**AANGELEVERDE TEKST:**

ECLI:NL:RBAMS:2024:1488

Rechtbank Amsterdam

Datum uitspraak
19 maart 2024
Publicatiedatum
18 maart 2024
Zaaknummer
AMS 23/6191
Instantie
Rechtbank Amsterdam
Type
Uitspraak
Rechtsgebied
Bestuursrecht
Procedures
  • Eerste aanleg - enkelvoudig
Rechters
Vindplaatsen
  • Rechtspraak.nl
AI samenvatting door LexboostAutomatisch gegenereerd

Bestuursrechtelijke procedure inzake kapvergunning voor 276 bomen in Amsterdam met betrekking tot belangenverstrengeling en vertrouwensbeginsel

Op 16 mei 2023 verleende het college van burgemeester en wethouders van Amsterdam een omgevingsvergunning voor het vellen van 276 bomen. Hiertegen maakte eiser bezwaar, wat op 17 oktober 2023 ongegrond werd verklaard, waarna eiser beroep instelde. De voorzieningenrechter wees op 24 november 2023 het verzoek om een voorlopige voorziening af. De zaak werd behandeld op 31 januari 2024, waarbij eiser en de gemachtigde van het college aanwezig waren. De rechtbank oordeelde dat de kapvergunning op juiste gronden was verleend, met inachtneming van de Bomenverordening 2014. Eiser betoogde dat er sprake was van belangenverstrengeling en dat het college het vertrouwensbeginsel had geschonden door toezeggingen niet na te komen. De rechtbank oordeelde dat er geen schijn van belangenverstrengeling was en dat de toezeggingen wel degelijk waren nagekomen. De rechtbank concludeerde dat het beroep ongegrond was, en dat eiser geen gelijk kreeg. De uitspraak werd gedaan door rechter A.C. Loman op 19 maart 2024.

**WERKOPDRACHT 1:** Vertaal alstublieft deze zin uit de aangeleverde tekst in het Engels: "De voorzieningenrechter wees op 24 november 2023 het verzoek om een voorlopige voorziening af."
**WERKOPDRACHT 2:** Voor hoeveel bomen verleende het college volgens de aangeleverde tekst een omgevingsvergunning om ze te vellen?

**FRAGMENTEN UIT RIJEN:**

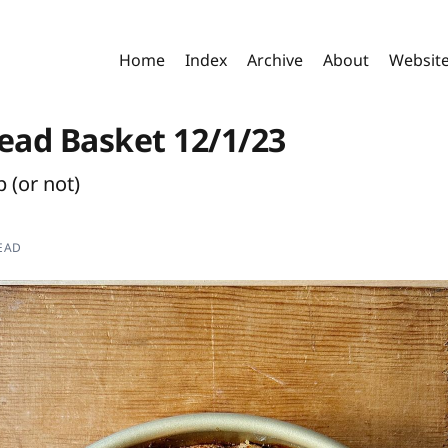
Home
Index
Archive
About
Websit
read Basket 12/1/23
p (or not)
EAD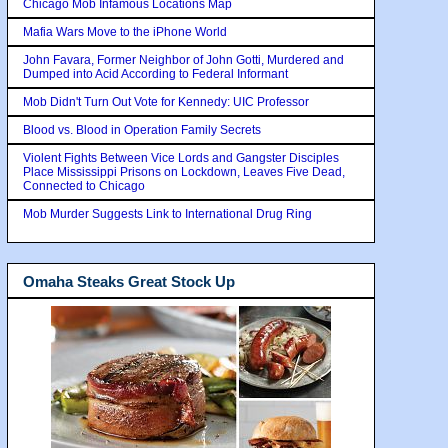
Chicago Mob Infamous Locations Map
Mafia Wars Move to the iPhone World
John Favara, Former Neighbor of John Gotti, Murdered and
Dumped into Acid According to Federal Informant
Mob Didn't Turn Out Vote for Kennedy: UIC Professor
Blood vs. Blood in Operation Family Secrets
Violent Fights Between Vice Lords and Gangster Disciples
Place Mississippi Prisons on Lockdown, Leaves Five Dead,
Connected to Chicago
Mob Murder Suggests Link to International Drug Ring
Omaha Steaks Great Stock Up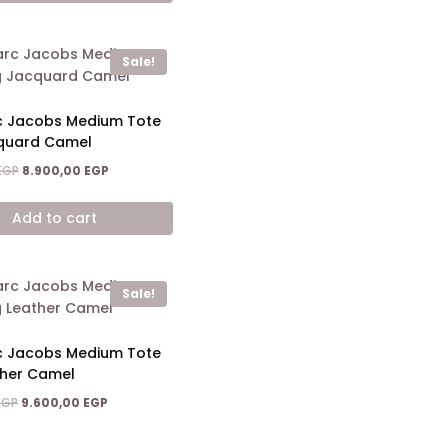
Sale!
c Jacobs Medium Tote
quard Camel
Original
Current
EGP
8.900,00
EGP
price
price
was:
is:
Add to cart
14.200,00 EGP.
8.900,00 EGP.
Sale!
c Jacobs Medium Tote
ther Camel
Original
Current
EGP
9.600,00
EGP
price
price
was:
is: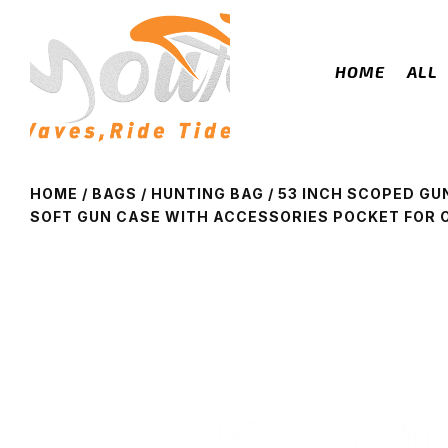
HOME
ALL
HOME
/
BAGS
/
HUNTING BAG
/ 53 INCH SCOPED GU
SOFT GUN CASE WITH ACCESSORIES POCKET FOR 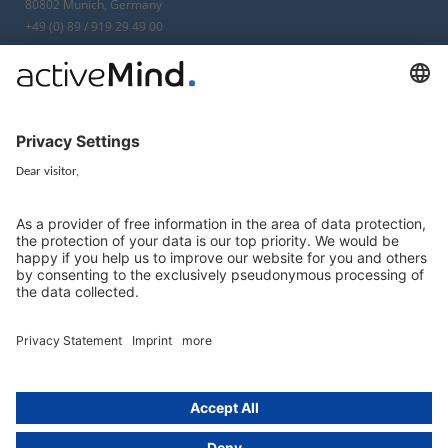
80802 Munich, Germany
+49 (0) 89 / 919 29 49 00
Berlin
activeMind.legal
Rechtsanwaltsgesellschaft m. b. H
Kurfürstendamm 56
10707 Berlin, Germany
+49 (0) 30 / 770 19 10 70
Services
Resources
EU representative
Guides and articles
Group data protection
Templates and checklists
Newsletter
GDPR Comparison
Data protection legislation in full
text
About
Group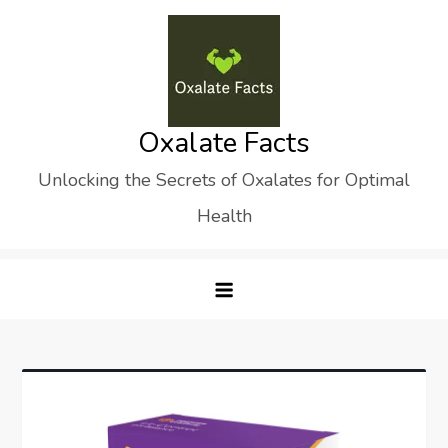
Skip
to
content
Oxalate Facts
Unlocking the Secrets of Oxalates for Optimal
Health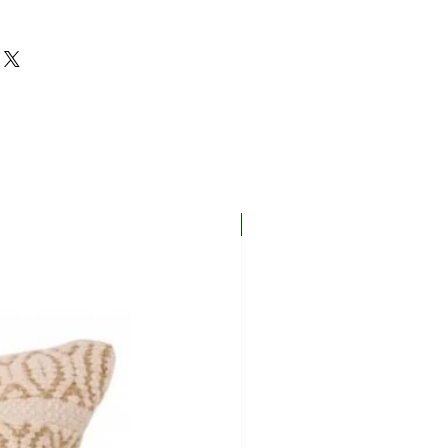
New In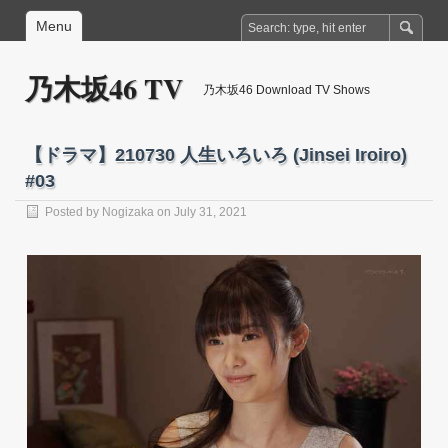
Menu
乃木坂46 TV
乃木坂46 Download TV Shows
【ドラマ】210730 人生いろいろ (Jinsei Iroiro)
#03
Posted by
Nogizaka
on July 31, 2021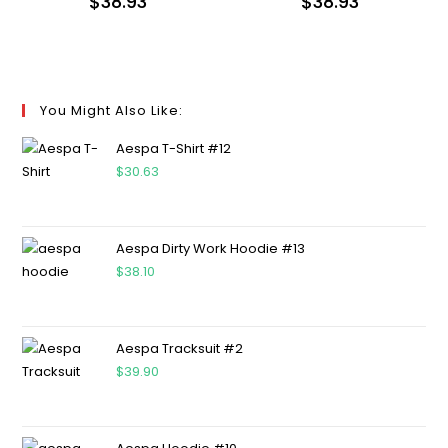
$
38.93
$
38.93
You Might Also Like:
Aespa T-Shirt #12
$
30.63
Aespa Dirty Work Hoodie #13
$
38.10
Aespa Tracksuit #2
$
39.90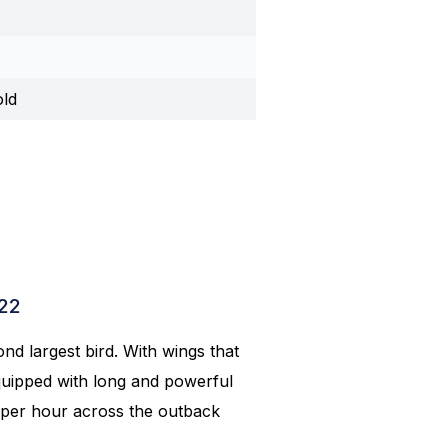
old
022
ond largest bird. With wings that
 equipped with long and powerful
m per hour across the outback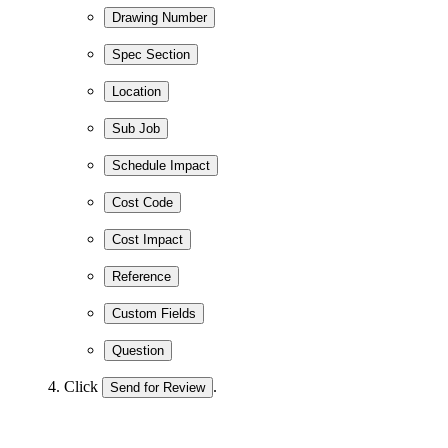
Drawing Number
Spec Section
Location
Sub Job
Schedule Impact
Cost Code
Cost Impact
Reference
Custom Fields
Question
Click
.
Send for Review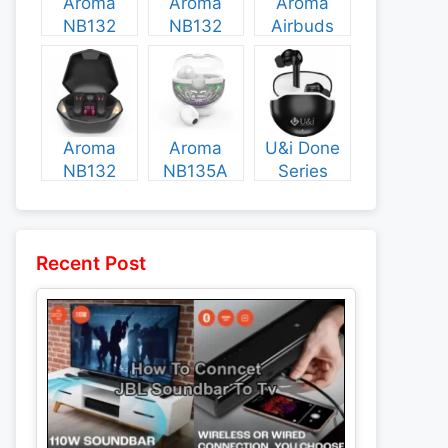
Aroma
Aroma
Aroma
NB132
NB132
Airbuds
Construct
Booster
NB135
Specs and
Specs and
Specs and
Price
Price
Price
Aroma
Aroma
U&i Done
NB132
NB135A
Series
Flash
Legend
Specs and
Specs and
Specs and
Price
Price
Price
Recent Post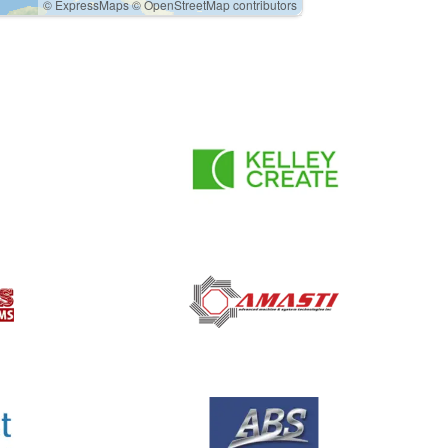
© ExpressMaps
© OpenStreetMap contributors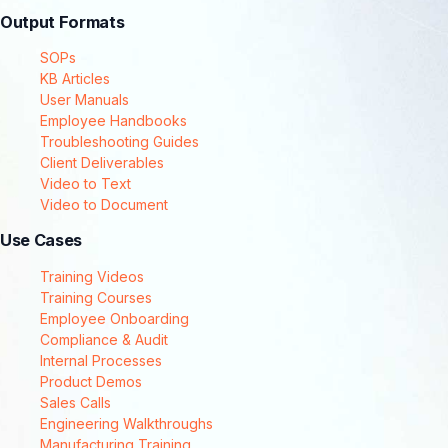
Output Formats
SOPs
KB Articles
User Manuals
Employee Handbooks
Troubleshooting Guides
Client Deliverables
Video to Text
Video to Document
Use Cases
Training Videos
Training Courses
Employee Onboarding
Compliance & Audit
Internal Processes
Product Demos
Sales Calls
Engineering Walkthroughs
Manufacturing Training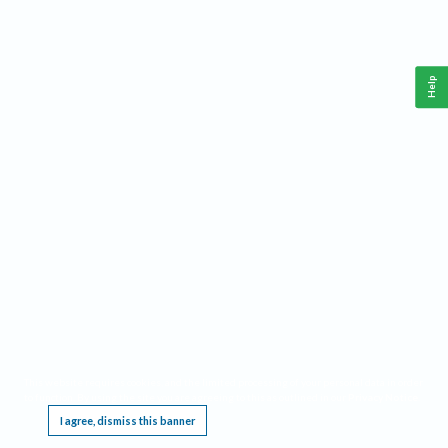
Help
This website requires cookies, and the limited processing of your personal data in order
to function. By using the site you are agreeing to this as outlined in our
Privacy Notice
.
I agree, dismiss this banner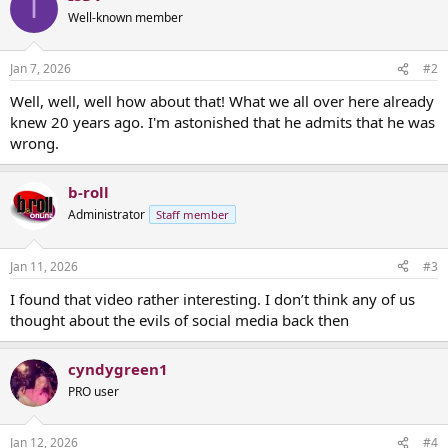
I
Well-known member
Jan 7, 2026
#2
Well, well, well how about that! What we all over here already
knew 20 years ago. I'm astonished that he admits that he was
wrong.
b-roll
Administrator
Staff member
Jan 11, 2026
#3
I found that video rather interesting. I don’t think any of us
thought about the evils of social media back then
cyndygreen1
PRO user
Jan 12, 2026
#4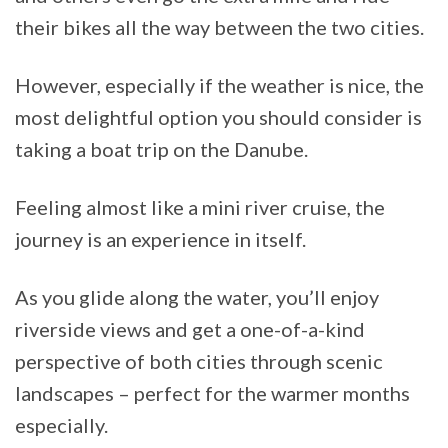
their bikes all the way between the two cities.
However, especially if the weather is nice, the
most delightful option you should consider is
taking a boat trip on the Danube.
Feeling almost like a mini river cruise, the
journey is an experience in itself.
As you glide along the water, you’ll enjoy
riverside views and get a one-of-a-kind
perspective of both cities through scenic
landscapes – perfect for the warmer months
especially.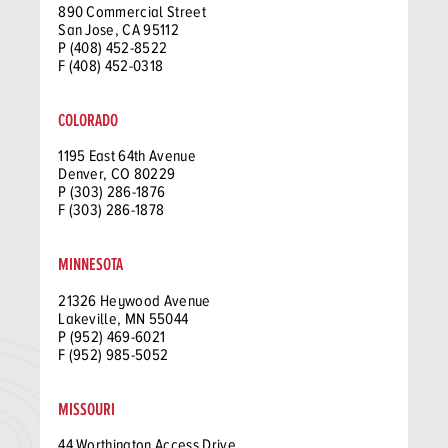
890 Commercial Street
San Jose, CA 95112
P (408) 452-8522
F (408) 452-0318
COLORADO
1195 East 64th Avenue
Denver, CO 80229
P (303) 286-1876
F (303) 286-1878
MINNESOTA
21326 Heywood Avenue
Lakeville, MN 55044
P (952) 469-6021
F (952) 985-5052
MISSOURI
44 Worthington Access Drive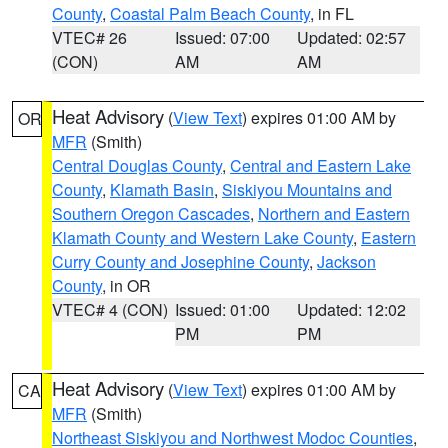
County
,
Coastal Palm Beach County
, in FL
VTEC# 26
Issued: 07:00
Updated: 02:57
(CON)
AM
AM
Heat Advisory
(
View Text
) expires 01:00 AM by
OR
MFR
(Smith)
Central Douglas County
,
Central and Eastern Lake
County
,
Klamath Basin
,
Siskiyou Mountains and
Southern Oregon Cascades
,
Northern and Eastern
Klamath County and Western Lake County
,
Eastern
Curry County and Josephine County
,
Jackson
County
, in OR
VTEC# 4 (CON)
Issued: 01:00
Updated: 12:02
PM
PM
Heat Advisory
(
View Text
) expires 01:00 AM by
CA
MFR
(Smith)
Northeast Siskiyou and Northwest Modoc Counties
,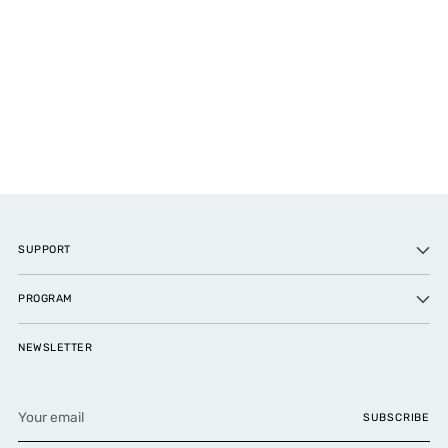
SUPPORT
PROGRAM
NEWSLETTER
Your
SUBSCRIBE
email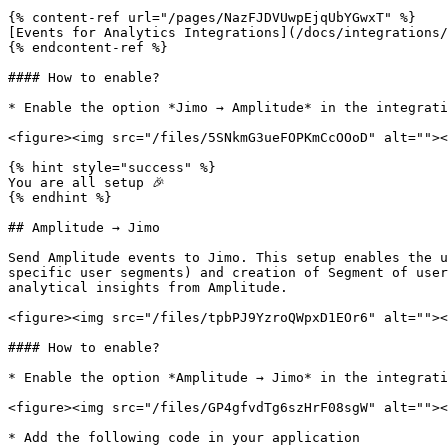
{% content-ref url="/pages/NazFJDVUwpEjqUbYGwxT" %}

[Events for Analytics Integrations](/docs/integrations/
{% endcontent-ref %}

#### How to enable?

* Enable the option *Jimo → Amplitude* in the integrati
<figure><img src="/files/5SNkmG3ueFOPKmCcOOoD" alt=""><
{% hint style="success" %}

You are all setup 🎉

{% endhint %}

## Amplitude → Jimo

Send Amplitude events to Jimo. This setup enables the u
specific user segments) and creation of Segment of user
analytical insights from Amplitude.

<figure><img src="/files/tpbPJ9YzroQWpxD1EOr6" alt=""><
#### How to enable?

* Enable the option *Amplitude → Jimo* in the integrati
<figure><img src="/files/GP4gfvdTg6szHrF08sgW" alt=""><
* Add the following code in your application
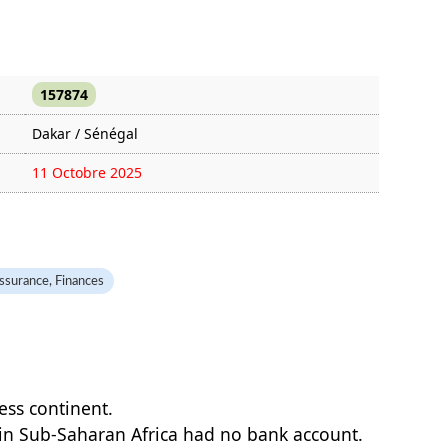
157874
Dakar / Sénégal
11 Octobre 2025
1459 fois
ssurance, Finances
less continent.
 in Sub-Saharan Africa had no bank account.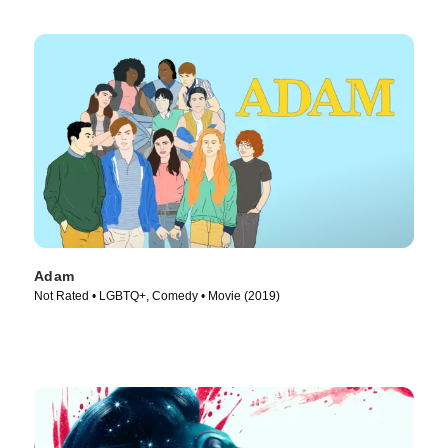
Adam
Not Rated • LGBTQ+, Comedy • Movie (2019)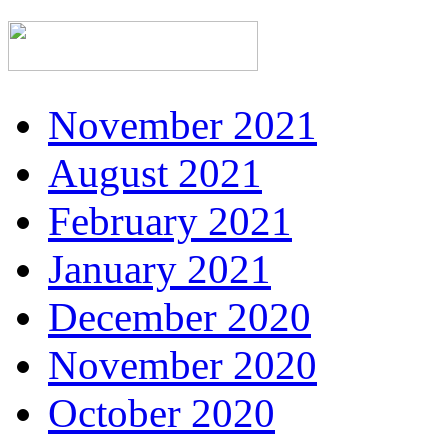
November 2021
August 2021
February 2021
January 2021
December 2020
November 2020
October 2020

**SCHRIFTELIJK ANTWOORD 1:** On November 24, 2023, the preliminary relief judge denied the request for a provisional measure.

**SCHRIFTELIJK ANTWOORD 2:** Voor 276 bomen.